Overview of Azure Cognitive Services Custom Vision

 

  • Azure Custom Vision Service allows developers to build custom image classifiers.
  • It provides a REST API that can be integrated into applications to predict, classify, and tag images based on custom training data.

 

Setting Up Your Environment

 

  • Ensure your Java development environment is ready. You’ll need JDK 8 or higher and a dependency management tool like Maven or Gradle.
  • Obtain your Azure Custom Vision subscription key and endpoint from the Azure portal. These will be needed to authenticate your requests.
  • Configure your project to include the necessary libraries.

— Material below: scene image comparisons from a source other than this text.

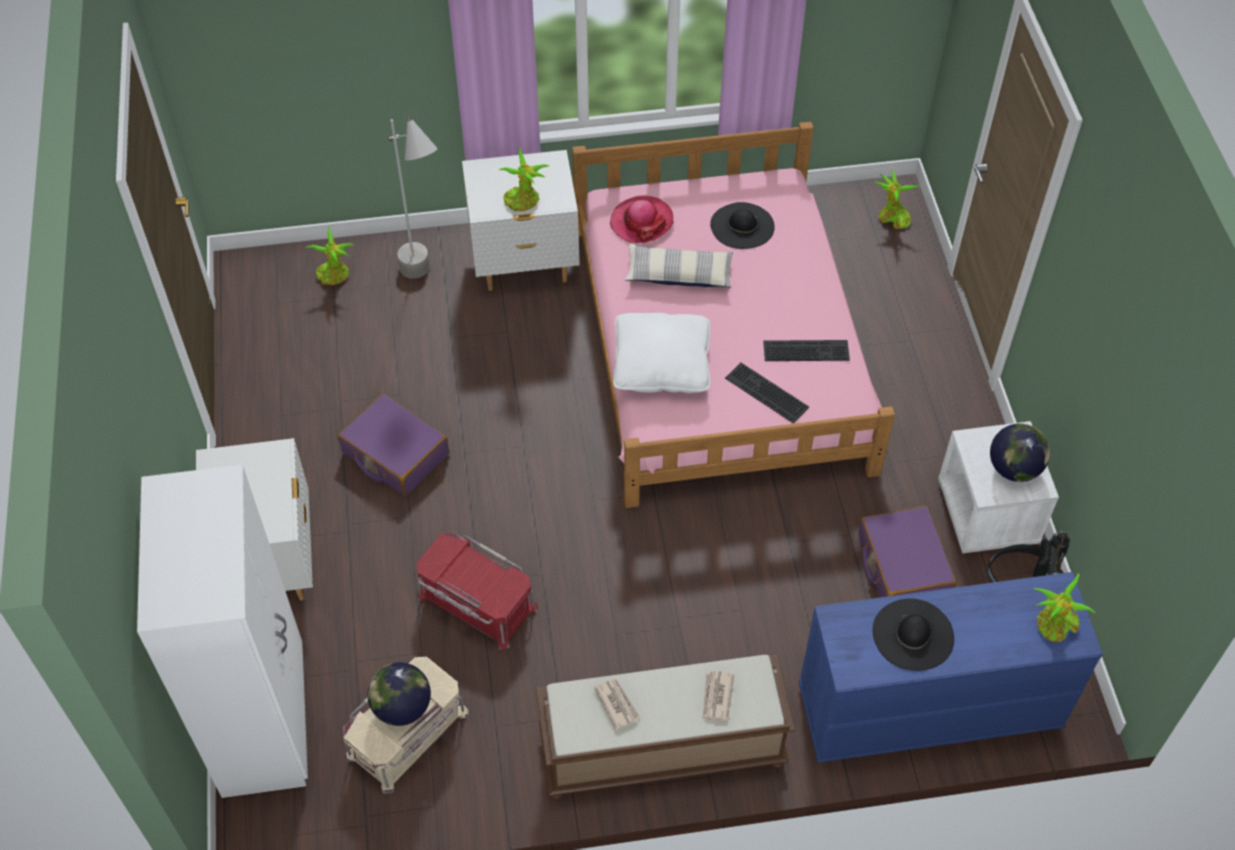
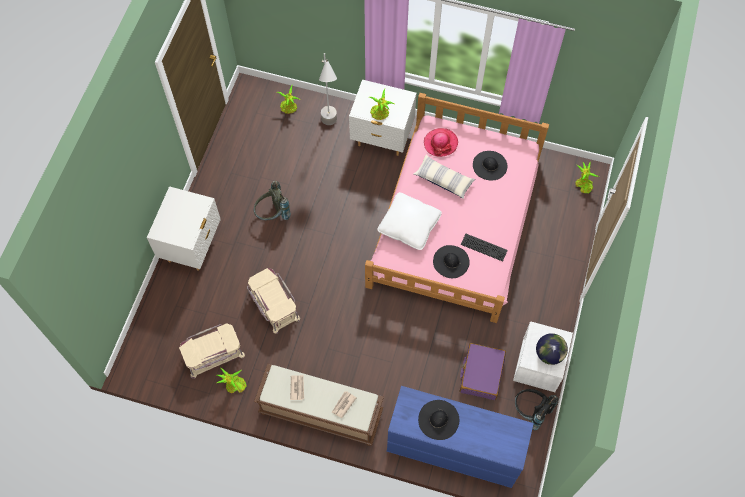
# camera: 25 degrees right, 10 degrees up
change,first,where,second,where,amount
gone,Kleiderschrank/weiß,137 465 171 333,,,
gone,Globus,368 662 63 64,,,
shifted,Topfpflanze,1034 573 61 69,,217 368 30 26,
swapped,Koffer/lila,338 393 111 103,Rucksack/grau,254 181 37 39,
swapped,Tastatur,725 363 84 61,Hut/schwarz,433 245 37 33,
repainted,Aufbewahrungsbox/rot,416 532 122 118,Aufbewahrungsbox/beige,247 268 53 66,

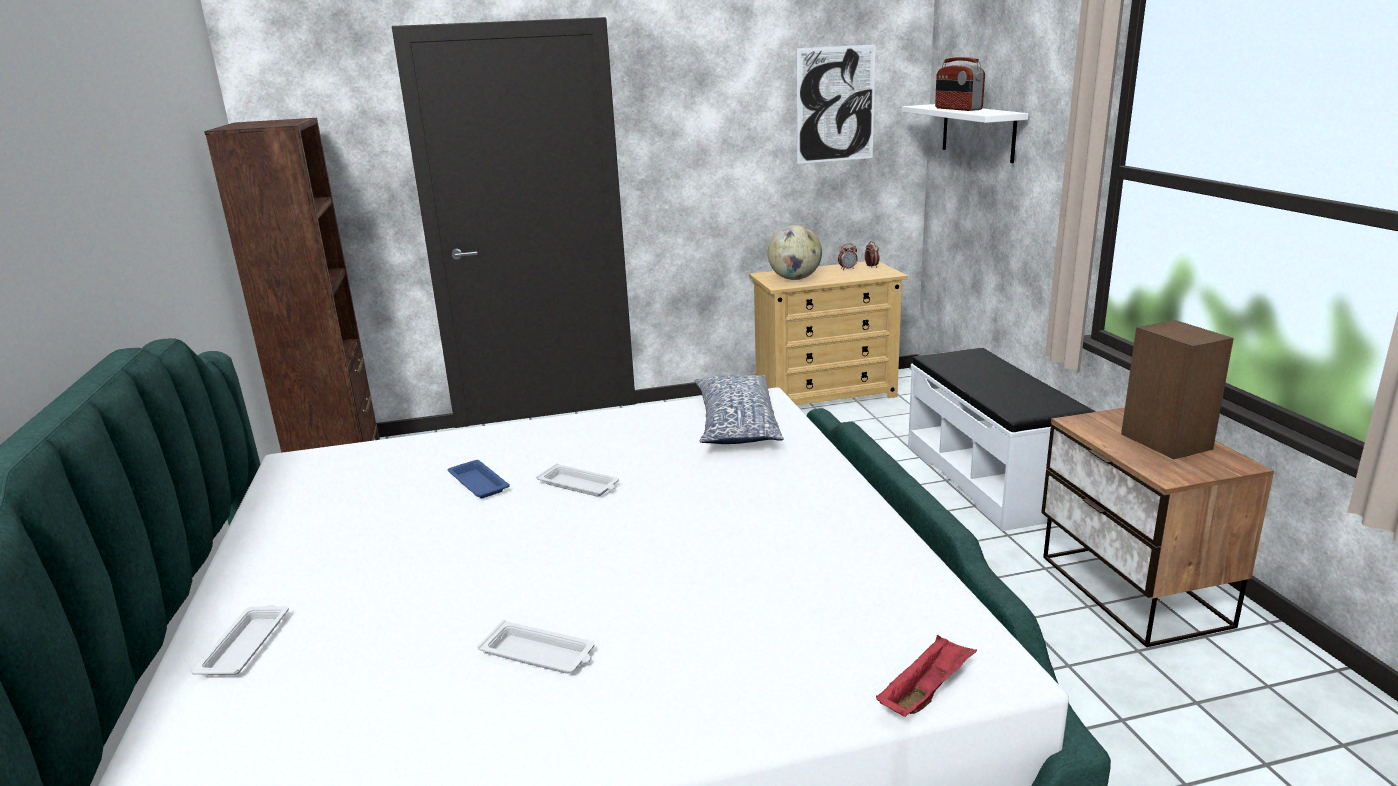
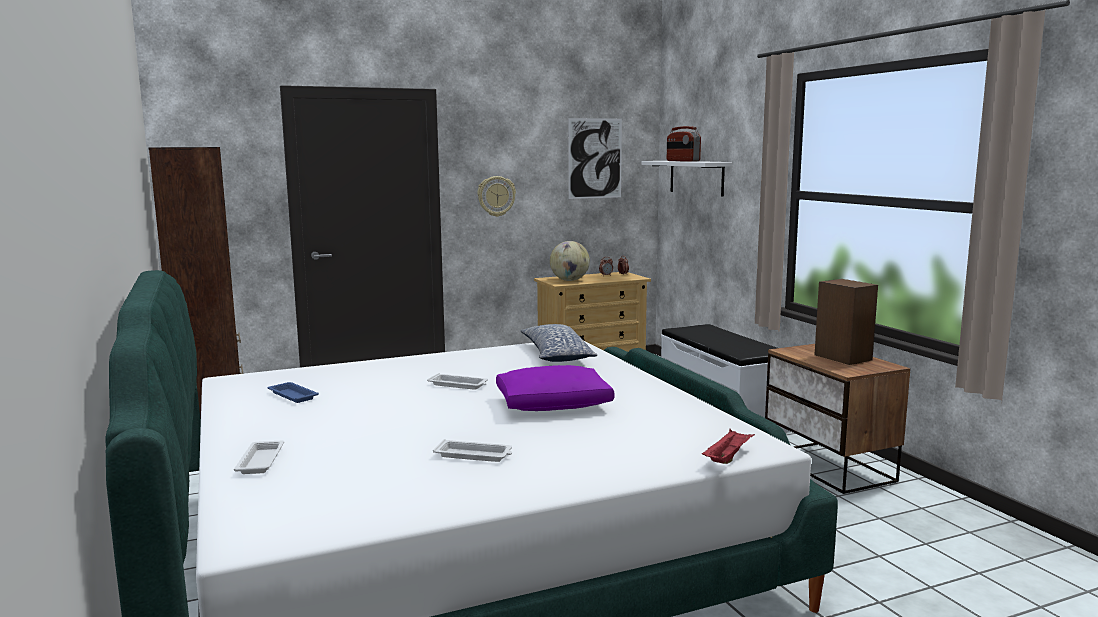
# camera: 10 degrees left, 10 degrees down
change,first,where,second,where,amount
new,,,Wanduhr,478 176 38 41,
new,,,Kissen/lila,496 365 118 46,
shifted,Tablett/blau,447 460 63 38,,267 382 52 21,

You can use libraries like `Apache HttpClient` for HTTP operations or `REST Assured` for more flexibility.

 

Adding Maven Dependencies

 

To integrate Azure Custom Vision APIs, add the following dependencies to your Maven project's pom.xml file:

<dependency>
    <groupId>com.squareup.okhttp3</groupId>
    <artifactId>okhttp</artifactId>
    <version>4.9.1</version>
</dependency>

Adding the library for JSON parsing is also useful:

<dependency>
    <groupId>com.fasterxml.jackson.core</groupId>
    <artifactId>jackson-databind</artifactId>
    <version>2.12.1</version>
</dependency>

 

Initialize HTTP Client

 

  • Use OkHttpClient from the OkHttp library for making HTTP requests to Azure’s API.
  • Initialize this client once and reuse it throughout your application to manage resources efficiently.

 

OkHttpClient client = new OkHttpClient();

 

Create Your Image Prediction Request

 

  • Compose a request by specifying the URL, setting headers, and defining the image data as the body of the request.
  • Set the content type header to `application/json` or `application/octet-stream` depending on how you are sending the image data.

 

String url = "https://your-custom-vision-endpoint.com/customvision/v3.0/Prediction/project-id/image";
String predictionKey = "your-subscription-key";

RequestBody body = new MultipartBody.Builder()
        .setType(MultipartBody.FORM)
        .addFormDataPart("file", "image.jpg",
                RequestBody.create(MediaType.parse("application/octet-stream"),
                new File("path-to-your-image")))
        .build();

Request request = new Request.Builder()
        .url(url)
        .post(body)
        .addHeader("Prediction-Key", predictionKey)
        .build();

 

Execute the Request and Handle Response

 

  • Use the previously initialized OkHttpClient object to execute the request.
  • Parse the response to handle the prediction results.

 

try (Response response = client.newCall(request).execute()) {
    if (!response.isSuccessful()) throw new IOException("Unexpected code " + response);

    // Parse response as JSON
    ObjectMapper mapper = new ObjectMapper();
    JsonNode root = mapper.readTree(response.body().string());
    System.out.println("Prediction Result: " + root.toPrettyString());
}

 

Debugging and Handling Errors

 

  • Inspect HTTP response codes to handle errors such as authentication failures, validation issues, or server errors.
  • Log significant events to help diagnose issues. Consider using a logging framework like SLF4J or Logback.

 

By following these steps, you integrate Azure Custom Vision Service into your Java application, enabling robust image prediction capabilities directly within your software solution.